Tribes press government to clean up nuclear waste

(The Associated Press) - May 27 - By FELICIA FONSECA Associated Press Writer

> Two American Indian tribes say their pleas to have the federal
> government remove medical, uranium and other radioactive waste from
> their land near Tuba City have been ignored, and they want it cleaned
> up.
> Navajo and Hopi officials say the waste is contaminating the land
> and threatening water supplies.
> The Hopi Tribe has put the federal government on notice that it
> plans to sue over the cleanup. On Tuesday, the Navajo Nation filed a
> motion to intervene in a 2007 lawsuit that was brought against the
> federal government by the operator of a uranium mining mill where some
> of the waste originated.
> "I think everybody is starting to come together to accept the
> conclusion that there are contaminants affecting the shallow
> groundwater,"
> said Stephen Etsitty, director of the Navajo Environmental Protection
> Agency. "But we still have differences in what the tribes believe and
> what the U.S. government is willing to accept, how grave the situation
> is and what the remedy should be in the end."
> El Paso Natural Gas Co. claims that the federal government is
> responsible for the cleanup of the mill, the Tuba City open dump and
> another landfill north of U.S. Route 160. The mill and the U.S. 160
> landfill are on Navajo land. The 30-acre Tuba City dump is on Navajo
> and Hopi land.
> El Paso and its predecessor, Rare Metals Corporation, operated
> the mill from 1956 to 1966, processing about 800,000 tons of uranium
> ore.
> The mill is a federal processing site, and El Paso sought to have
> the landfills included in that designation. But a federal district
> court in March rejected the company's arguments, and it is appealing,
> El Paso spokesman Richard Wheatley said Tuesday.
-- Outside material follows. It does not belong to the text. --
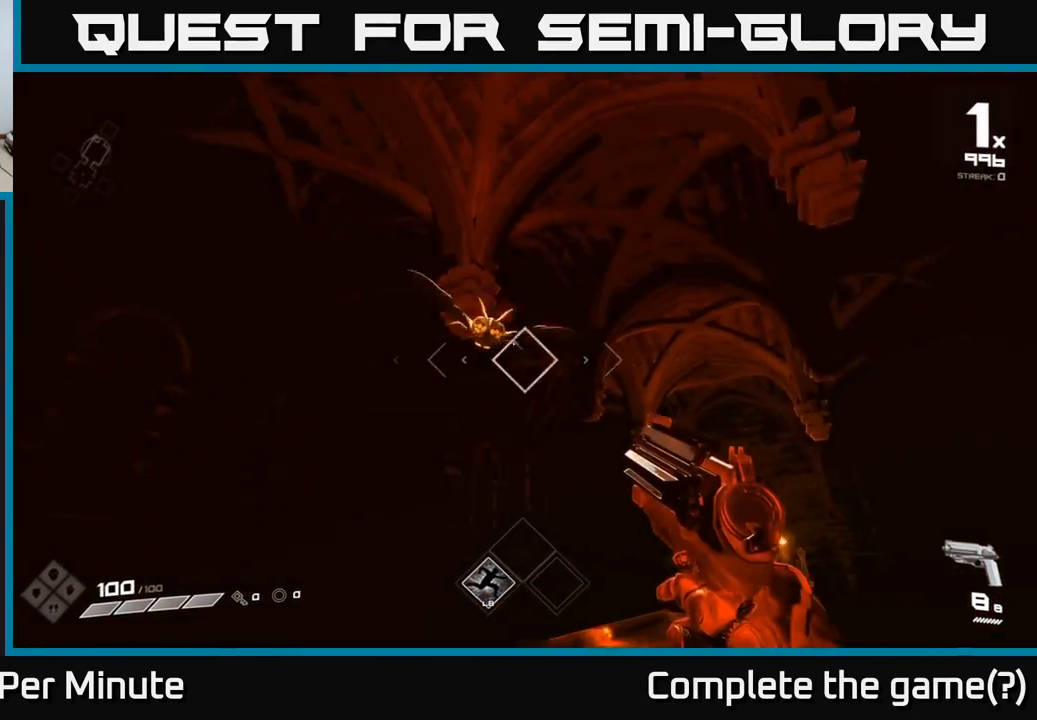
{"buttons": [], "left_stick": "center", "right_stick": "center", "events": [[150, "right_stick", "up-left"], [217, "left_stick", "down"], [233, "right_stick", "center"], [300, "right_stick", "right"], [400, "left_stick", "down-left"], [500, "left_stick", "center"], [500, "right_stick", "center"]]}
> Andrew Ames, spokesman for the U.S. Department of Justice, which
> is representing the federal agencies in the case, declined to comment,
> citing pending litigation.
> Congress appropriated $5 million earlier this year for cleanup of
> the U.S. 160 site.
> Cost estimates for cleaning up the Tuba City dump are much higher
> at
> $35 million.
> The U.S. Bureau of Indian Affairs operated the 30-acre Tuba City
> dump for nearly 50 years before it was closed in 1997, and part of it
> was covered up and fenced off. In 2000, the U.S. Environmental
> Protection Agency ordered the BIA to complete the closure, but the
> tribes said the BIA has failed to do so.
> They want the waste excavated and taken off tribal land.
> Water from an aquifer that lies directly below the unlined Tuba
> City dump is culturally significant to the Hopi Tribe, and residents
> rely on it for drinking and family subsistence farming, the tribe
> said.
> Meanwhile, the residents of Tuba City are continually exposed to
> hazardous and radioactive materials, Etsitty said.
> A few miles away at the mill site, uranium tailings and debris
> from demolished buildings are held in a disposal cell that the U.S
> Department of Energy monitors. The agency also has a groundwater
> remediation system in place.
> But the hazardous materials at the site continue to threaten
> groundwater because they were simply piled up and covered, rather than
> placed in a lined cell as is required of municipal waste, Navajo
> officials said.
> "There's never been any kind of formal closure in the current
> regulatory sense at that place," Etsitty said. "There's just been
> enough soil put on these past existing trenches to cover them up."
> Although the government has taken steps in recent years to
> demolish and remediate a number of uranium-contaminated structures on
> the Navajo Nation, the tribe said large-scale cleanup is needed at the
> source.
> "It's akin to rural America, where there are not a whole lot of
> threats to a big population," Etsitty said. "If these facilities were
> in a highly populated area, they'd be getting a lot of attention."